I wonder if she feels any obligation to a distant entity in Asia, not only as a locale to visit one day, but because what happens to that country matters -- that nagging concern of cultural loyalty borne into national feeling. I wonder if she knows that "Chinese New Year" is in January or February every year, but doesn't want to feel obligated to translate or elucidate or explain "all those customs" just because she is the token Asian kid, would you goddamn stop orientalizing us, she just wants to go home and be Asian and not have to parade it out in front of the class as a paean to diversity. Can she walk down a Cupertino or Arcadia or Flushing street and feel at ease, even if she's never been before, because this is a world already known? I wonder when she first tried pearl milk tea, or 叉燒包, or siu mai, and even in its wondrous newness, this dish was never "exotic", it was always "home."
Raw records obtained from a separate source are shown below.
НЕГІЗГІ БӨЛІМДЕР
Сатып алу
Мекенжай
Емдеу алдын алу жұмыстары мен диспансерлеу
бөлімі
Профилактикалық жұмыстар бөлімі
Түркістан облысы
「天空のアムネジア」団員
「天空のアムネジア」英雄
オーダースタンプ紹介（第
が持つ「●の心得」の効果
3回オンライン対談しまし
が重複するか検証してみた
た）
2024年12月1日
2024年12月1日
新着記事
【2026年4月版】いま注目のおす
I can hardly imagine the non-immigrant Asian American experience, but I think that scenario is what our kids will have to live. The process of adaptation and assimilation ... these words chill me, because I wonder if it means forgetting and overlooking and dispensing with the past; if the line stops here, and cultural memory fades into the background. Once a vibrant part of life, can it persist if it isn't lived?

I want her to have what we have, for now at least -- to be part of a community of understanding, a cultural nod, a knowing wink, a billowing sense of "Yes, I know what you mean!" As should be for any human being, she is free to choose to live the life she wishes, but that means having a choice in the first place. Different paths, possibilities, options, opportunities, must exist for choice to exist.
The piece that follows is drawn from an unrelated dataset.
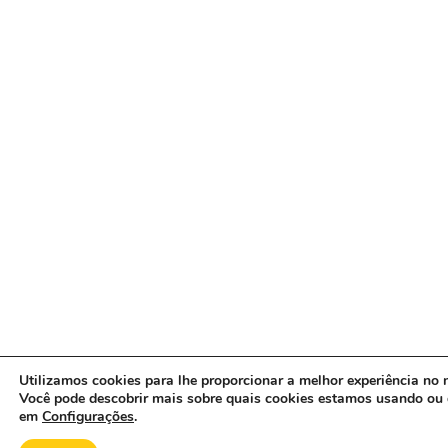
Utilizamos cookies para lhe proporcionar a melhor experiência no n
Você pode descobrir mais sobre quais cookies estamos usando ou 
em
Configurações
.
From there, she can navigate streams of identity -- to recognize what animates her, to choose to hold on to what matters, what resonates and gives meaning at the core of things; and conversely, what to discard and release into a world of temporal stardust. It's finding "her", and realizing that sense of "her" is a note in a chord in the chorus of a song that stretches across time, across generations, across oceans.

Some day, she may have these questions, even if she doesn't grow up with the same concepts or stories. For now, there's life, and that's a start. There is time, still, to link the past to the present -- to be connected, to feel rooted, to have a sense of belonging -- peering back, leaning in, hurtling forward, enroute to the future.

She shouldn't have to be Chinese; but she should have the chance to be Chinese American.



*The English word "Chinese" doesn't have enough nuance to capture these distinctions. We are 華人 (our parents 華僑, our generation 華裔); but we aren't 中國人. Yet 華 hua identity matters -- the customs, ideas, ways of thinking and behaving, norms and expectations, because it's what connects us all across the world, whether we are people of Chinese descent in Malaysia or Canada or Hong Kong or Taiwan or Singapore. 華 has diverse expressions in all these places, but at its core, when exploring issues of culture and identity, can still unite us.